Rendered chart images
————————

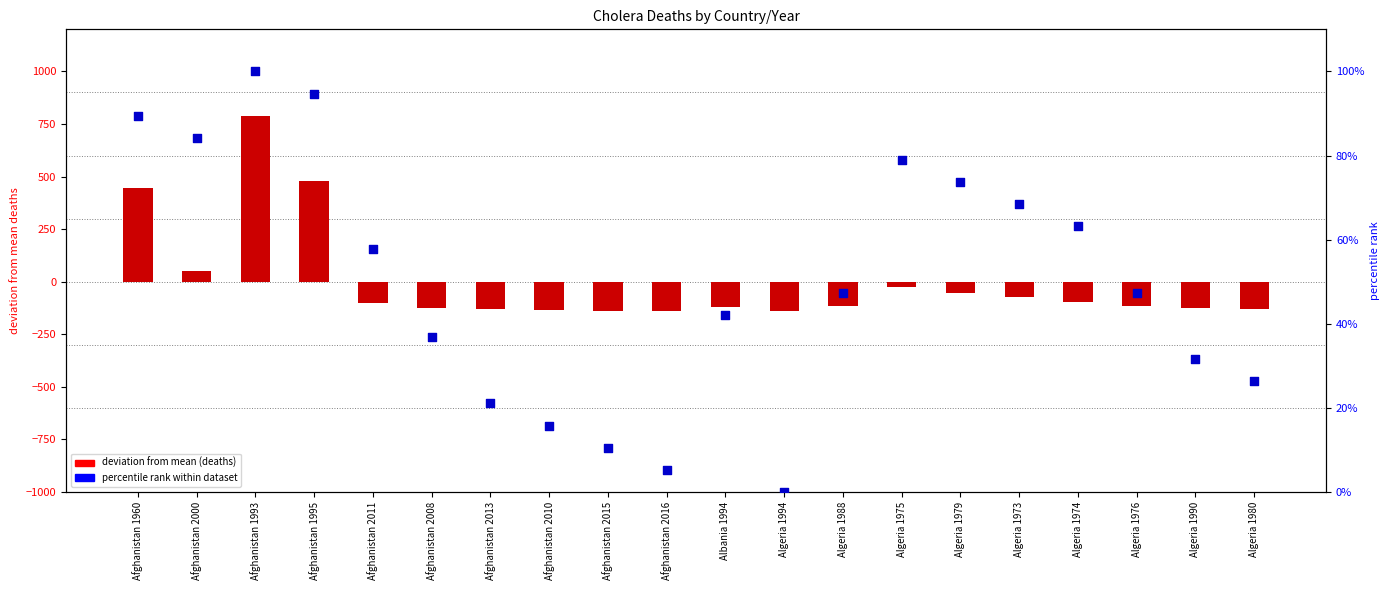

Which series has the largest Y range (max minus min)?

deviation from mean (deaths)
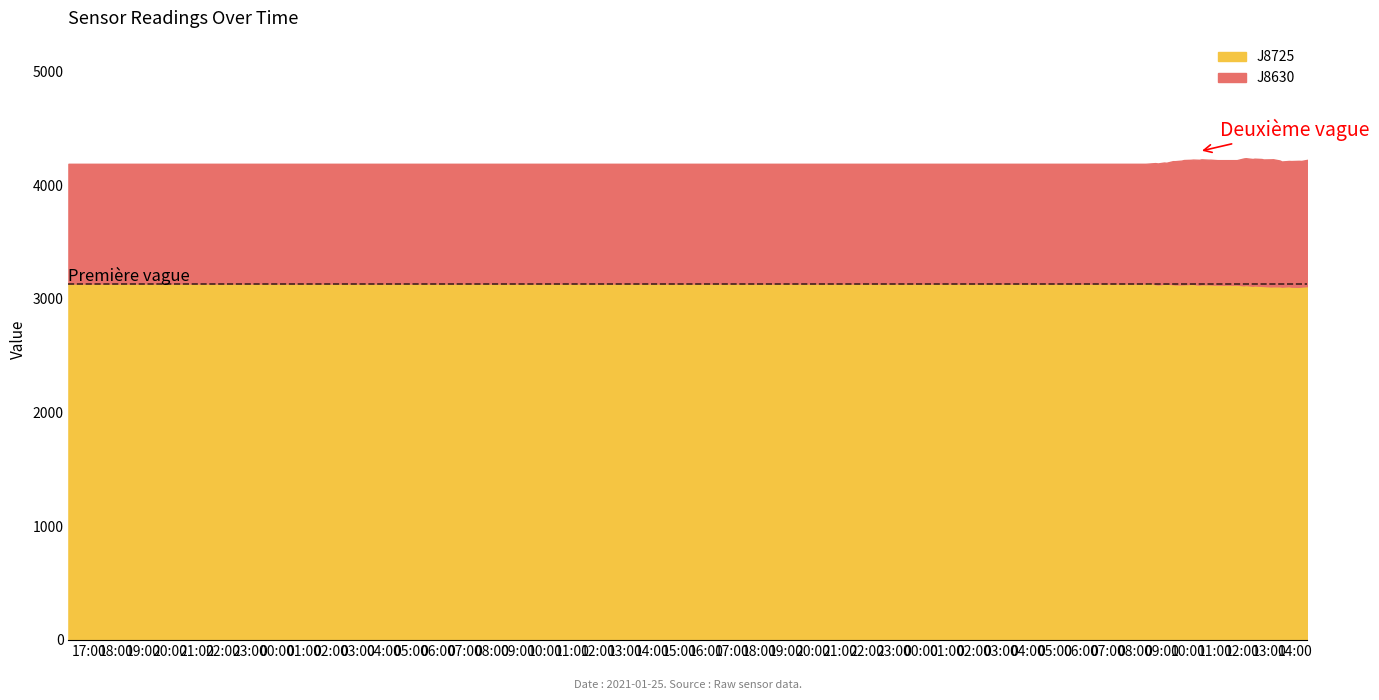

What is the highest value of the J8725 series?

3146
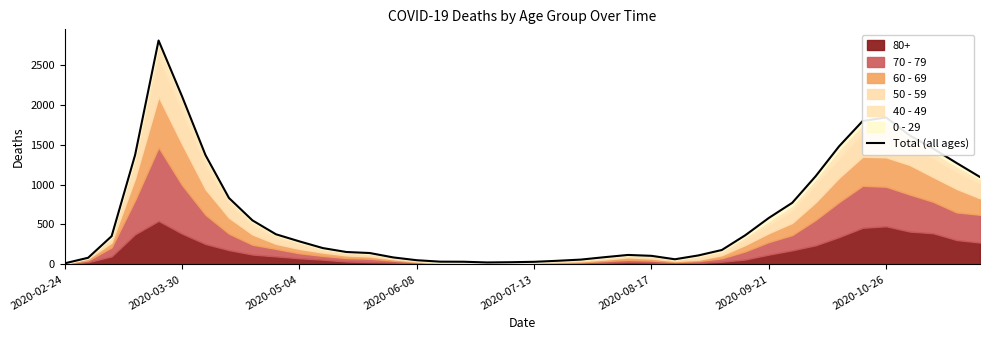

What is the minimum value shown in the chart?

13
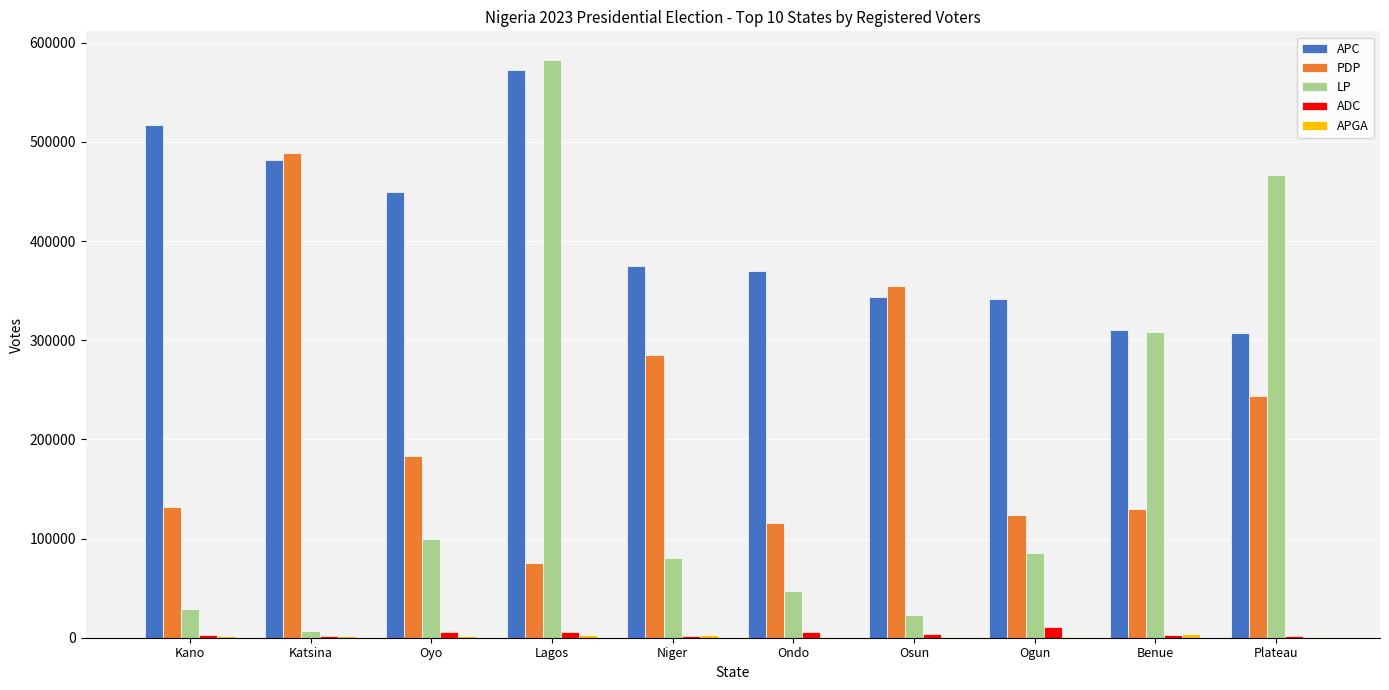

The APC series shows 172176 at Katsina. True or false?

False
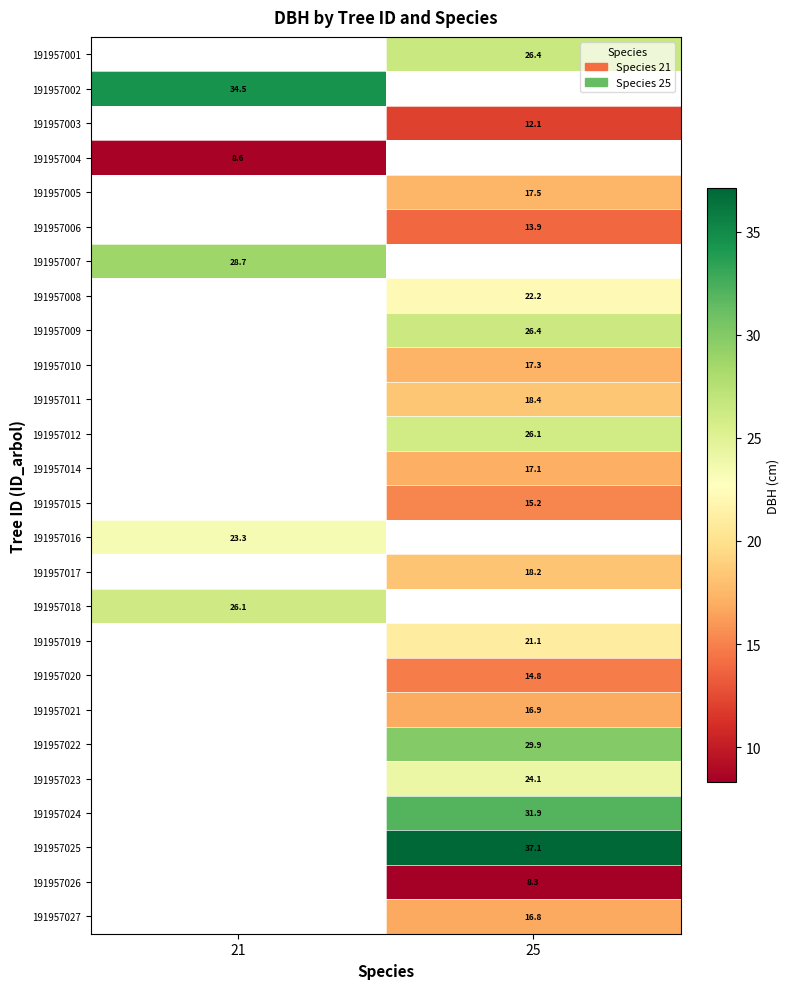

Which category has the lowest value in the 191957007 series?

21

————————

> PROBLEM DETAILS
Copy the lines above word for word, starting at the line that contains "What is the highest" and ending at the last of the lines. Leave the pictures out of your copy.

> SOLUTION TO THE PROBLEM
What is the highest value of the J8725 series?

3146

What is the minimum value shown in the chart?

13

The APC series shows 172176 at Katsina. True or false?

False

Which category has the lowest value in the 191957007 series?

21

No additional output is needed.